:: SCHRIFTLICHE AUFGABE A ::
Wie heißt laut dem Interview mit Martin Enlen sein Abschlussfilm?

Andrea Niederfriniger/Ricore Text
Regisseur Martin Enlen
Ein außergewöhnliches Drehbuch
Interview: Martin Enlen und der Inzest
Seit seinem Abschlussfilm "Aus gutem Grund" (1991) gilt Regisseur Martin Enlen als Spezialist für schwierige Themen. Für die erste Folge der Fernsehreihe "Kommissar Süden" hat er sich erneut eine provokante und schwierige Geschichte ausgesucht. In unserem Gespräch erzählt Enlen, was ihn an der Auseinandersetzung mit dem Thema Inzest gereizt hat.
erschienen am 8. 04. 2009
ZDF/Erika Hauri
Kommissar Süden und der Luftgitarrist
Ricore: Sie sind bekannt, als jemand, der immer mit heißen Eisen zu tun hat. Ist Kommissar Süden auch ein heißes Eisen?

:: VORLIEGENDE DATEN ::
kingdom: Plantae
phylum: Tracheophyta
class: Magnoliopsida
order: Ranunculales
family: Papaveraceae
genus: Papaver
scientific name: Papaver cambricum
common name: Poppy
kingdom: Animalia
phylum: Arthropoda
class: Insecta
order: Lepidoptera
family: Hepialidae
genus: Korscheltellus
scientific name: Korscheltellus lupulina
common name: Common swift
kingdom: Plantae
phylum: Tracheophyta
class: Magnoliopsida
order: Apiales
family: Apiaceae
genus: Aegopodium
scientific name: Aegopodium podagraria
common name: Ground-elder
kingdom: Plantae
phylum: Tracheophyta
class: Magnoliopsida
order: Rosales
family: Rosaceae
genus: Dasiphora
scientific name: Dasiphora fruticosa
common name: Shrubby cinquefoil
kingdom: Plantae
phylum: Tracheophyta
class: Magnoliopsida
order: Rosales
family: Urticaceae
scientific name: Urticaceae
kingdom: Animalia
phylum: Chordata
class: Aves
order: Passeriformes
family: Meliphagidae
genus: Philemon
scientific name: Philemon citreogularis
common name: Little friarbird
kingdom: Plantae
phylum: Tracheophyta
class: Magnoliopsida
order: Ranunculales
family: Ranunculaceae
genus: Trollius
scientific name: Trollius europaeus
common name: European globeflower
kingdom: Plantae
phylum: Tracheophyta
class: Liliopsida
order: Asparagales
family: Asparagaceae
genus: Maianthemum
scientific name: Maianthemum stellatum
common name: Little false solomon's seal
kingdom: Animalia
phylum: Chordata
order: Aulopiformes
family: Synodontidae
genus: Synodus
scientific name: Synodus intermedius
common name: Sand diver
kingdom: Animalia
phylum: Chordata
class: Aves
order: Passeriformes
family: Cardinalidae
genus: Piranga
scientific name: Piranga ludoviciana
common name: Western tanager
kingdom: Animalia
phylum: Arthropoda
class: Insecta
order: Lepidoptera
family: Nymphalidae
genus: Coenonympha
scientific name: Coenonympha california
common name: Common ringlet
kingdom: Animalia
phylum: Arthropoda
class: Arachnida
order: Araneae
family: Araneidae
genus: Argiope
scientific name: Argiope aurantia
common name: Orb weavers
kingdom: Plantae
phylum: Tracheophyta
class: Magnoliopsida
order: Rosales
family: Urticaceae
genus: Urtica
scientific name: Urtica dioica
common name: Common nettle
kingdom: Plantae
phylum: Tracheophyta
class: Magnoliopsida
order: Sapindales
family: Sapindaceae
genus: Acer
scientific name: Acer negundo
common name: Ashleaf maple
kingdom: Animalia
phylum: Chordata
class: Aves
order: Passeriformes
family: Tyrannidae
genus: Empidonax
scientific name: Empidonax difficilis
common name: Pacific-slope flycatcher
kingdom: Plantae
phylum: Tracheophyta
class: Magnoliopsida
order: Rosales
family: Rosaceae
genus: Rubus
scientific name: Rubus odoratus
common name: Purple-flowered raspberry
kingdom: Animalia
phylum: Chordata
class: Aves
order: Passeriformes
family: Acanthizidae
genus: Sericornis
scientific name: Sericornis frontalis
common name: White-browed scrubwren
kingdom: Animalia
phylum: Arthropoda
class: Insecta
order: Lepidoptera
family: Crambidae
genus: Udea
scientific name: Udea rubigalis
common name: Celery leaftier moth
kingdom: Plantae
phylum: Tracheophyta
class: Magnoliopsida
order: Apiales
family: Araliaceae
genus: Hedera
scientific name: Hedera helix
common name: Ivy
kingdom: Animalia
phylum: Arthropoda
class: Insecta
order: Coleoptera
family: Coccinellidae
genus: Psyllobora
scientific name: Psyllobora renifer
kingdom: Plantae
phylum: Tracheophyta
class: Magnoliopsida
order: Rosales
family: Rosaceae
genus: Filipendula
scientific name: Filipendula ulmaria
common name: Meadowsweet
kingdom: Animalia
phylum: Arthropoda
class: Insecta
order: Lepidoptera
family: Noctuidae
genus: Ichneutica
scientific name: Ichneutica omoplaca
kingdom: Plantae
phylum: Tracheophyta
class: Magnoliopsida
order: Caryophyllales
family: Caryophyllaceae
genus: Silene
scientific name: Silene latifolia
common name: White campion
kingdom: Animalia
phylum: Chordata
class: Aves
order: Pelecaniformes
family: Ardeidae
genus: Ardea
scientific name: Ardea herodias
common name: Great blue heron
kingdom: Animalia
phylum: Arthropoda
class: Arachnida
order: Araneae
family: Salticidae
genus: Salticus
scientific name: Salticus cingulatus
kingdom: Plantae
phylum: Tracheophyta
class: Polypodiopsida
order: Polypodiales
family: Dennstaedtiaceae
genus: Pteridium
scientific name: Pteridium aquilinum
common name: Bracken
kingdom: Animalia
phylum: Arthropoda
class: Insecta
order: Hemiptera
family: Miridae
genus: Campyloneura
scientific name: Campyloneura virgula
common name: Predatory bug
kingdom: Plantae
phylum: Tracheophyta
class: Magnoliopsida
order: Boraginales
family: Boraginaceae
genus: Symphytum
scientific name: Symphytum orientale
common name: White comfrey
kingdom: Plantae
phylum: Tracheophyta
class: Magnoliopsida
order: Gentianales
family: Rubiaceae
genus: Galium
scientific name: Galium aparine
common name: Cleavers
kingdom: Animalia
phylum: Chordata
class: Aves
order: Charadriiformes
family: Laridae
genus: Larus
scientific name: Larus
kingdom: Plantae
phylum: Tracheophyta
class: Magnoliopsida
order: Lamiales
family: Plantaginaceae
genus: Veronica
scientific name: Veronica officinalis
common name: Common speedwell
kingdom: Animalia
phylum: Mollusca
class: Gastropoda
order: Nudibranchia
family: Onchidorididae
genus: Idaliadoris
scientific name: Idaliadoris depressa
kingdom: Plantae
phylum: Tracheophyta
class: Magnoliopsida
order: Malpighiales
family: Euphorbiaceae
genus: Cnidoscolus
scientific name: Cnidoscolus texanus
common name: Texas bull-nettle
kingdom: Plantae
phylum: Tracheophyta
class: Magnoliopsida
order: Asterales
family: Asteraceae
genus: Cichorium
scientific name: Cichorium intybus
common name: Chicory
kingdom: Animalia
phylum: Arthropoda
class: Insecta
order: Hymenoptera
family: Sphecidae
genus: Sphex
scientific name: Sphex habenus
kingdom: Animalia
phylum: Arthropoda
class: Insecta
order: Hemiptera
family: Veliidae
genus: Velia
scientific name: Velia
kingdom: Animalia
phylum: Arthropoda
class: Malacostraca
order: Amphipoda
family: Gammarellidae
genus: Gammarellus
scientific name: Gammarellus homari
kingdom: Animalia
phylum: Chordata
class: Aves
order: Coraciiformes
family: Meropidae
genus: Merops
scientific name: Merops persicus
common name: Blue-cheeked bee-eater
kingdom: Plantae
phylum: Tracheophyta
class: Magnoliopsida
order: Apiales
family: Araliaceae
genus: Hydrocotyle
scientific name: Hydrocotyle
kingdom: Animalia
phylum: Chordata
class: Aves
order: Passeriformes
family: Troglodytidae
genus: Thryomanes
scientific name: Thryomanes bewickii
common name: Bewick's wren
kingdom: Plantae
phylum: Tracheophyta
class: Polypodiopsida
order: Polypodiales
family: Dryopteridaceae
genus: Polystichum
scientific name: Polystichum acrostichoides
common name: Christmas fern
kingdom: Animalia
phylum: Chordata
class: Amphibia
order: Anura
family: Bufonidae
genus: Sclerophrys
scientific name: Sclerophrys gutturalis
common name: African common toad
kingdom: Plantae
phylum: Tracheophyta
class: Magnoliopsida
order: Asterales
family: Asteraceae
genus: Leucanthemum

:: SCHRIFTLICHE AUFGABE B ::
Schreib die Organismen-Zeilen als nummerierte Liste um und lass Leerzeilen weg. Fang bei der Zeile mit "scientific name: Galium aparine" an und hör nach der letzten dieser Zeilen auf.

:: VOLLSTÄNDIGE ANTWORT A ::
„Aus gutem Grund“ (1991)

:: VOLLSTÄNDIGE ANTWORT B ::
1. scientific name: Galium aparine
2. common name: Cleavers
3. kingdom: Animalia
4. phylum: Chordata
5. class: Aves
6. order: Charadriiformes
7. family: Laridae
8. genus: Larus
9. scientific name: Larus
10. kingdom: Plantae
11. phylum: Tracheophyta
12. class: Magnoliopsida
13. order: Lamiales
14. family: Plantaginaceae
15. genus: Veronica
16. scientific name: Veronica officinalis
17. common name: Common speedwell
18. kingdom: Animalia
19. phylum: Mollusca
20. class: Gastropoda
21. order: Nudibranchia
22. family: Onchidorididae
23. genus: Idaliadoris
24. scientific name: Idaliadoris depressa
25. kingdom: Plantae
26. phylum: Tracheophyta
27. class: Magnoliopsida
28. order: Malpighiales
29. family: Euphorbiaceae
30. genus: Cnidoscolus
31. scientific name: Cnidoscolus texanus
32. common name: Texas bull-nettle
33. kingdom: Plantae
34. phylum: Tracheophyta
35. class: Magnoliopsida
36. order: Asterales
37. family: Asteraceae
38. genus: Cichorium
39. scientific name: Cichorium intybus
40. common name: Chicory
41. kingdom: Animalia
42. phylum: Arthropoda
43. class: Insecta
44. order: Hymenoptera
45. family: Sphecidae
46. genus: Sphex
47. scientific name: Sphex habenus
48. kingdom: Animalia
49. phylum: Arthropoda
50. class: Insecta
51. order: Hemiptera
52. family: Veliidae
53. genus: Velia
54. scientific name: Velia
55. kingdom: Animalia
56. phylum: Arthropoda
57. class: Malacostraca
58. order: Amphipoda
59. family: Gammarellidae
60. genus: Gammarellus
61. scientific name: Gammarellus homari
62. kingdom: Animalia
63. phylum: Chordata
64. class: Aves
65. order: Coraciiformes
66. family: Meropidae
67. genus: Merops
68. scientific name: Merops persicus
69. common name: Blue-cheeked bee-eater
70. kingdom: Plantae
71. phylum: Tracheophyta
72. class: Magnoliopsida
73. order: Apiales
74. family: Araliaceae
75. genus: Hydrocotyle
76. scientific name: Hydrocotyle
77. kingdom: Animalia
78. phylum: Chordata
79. class: Aves
80. order: Passeriformes
81. family: Troglodytidae
82. genus: Thryomanes
83. scientific name: Thryomanes bewickii
84. common name: Bewick's wren
85. kingdom: Plantae
86. phylum: Tracheophyta
87. class: Polypodiopsida
88. order: Polypodiales
89. family: Dryopteridaceae
90. genus: Polystichum
91. scientific name: Polystichum acrostichoides
92. common name: Christmas fern
93. kingdom: Animalia
94. phylum: Chordata
95. class: Amphibia
96. order: Anura
97. family: Bufonidae
98. genus: Sclerophrys
99. scientific name: Sclerophrys gutturalis
100. common name: African common toad
101. kingdom: Plantae
102. phylum: Tracheophyta
103. class: Magnoliopsida
104. order: Asterales
105. family: Asteraceae
106. genus: Leucanthemum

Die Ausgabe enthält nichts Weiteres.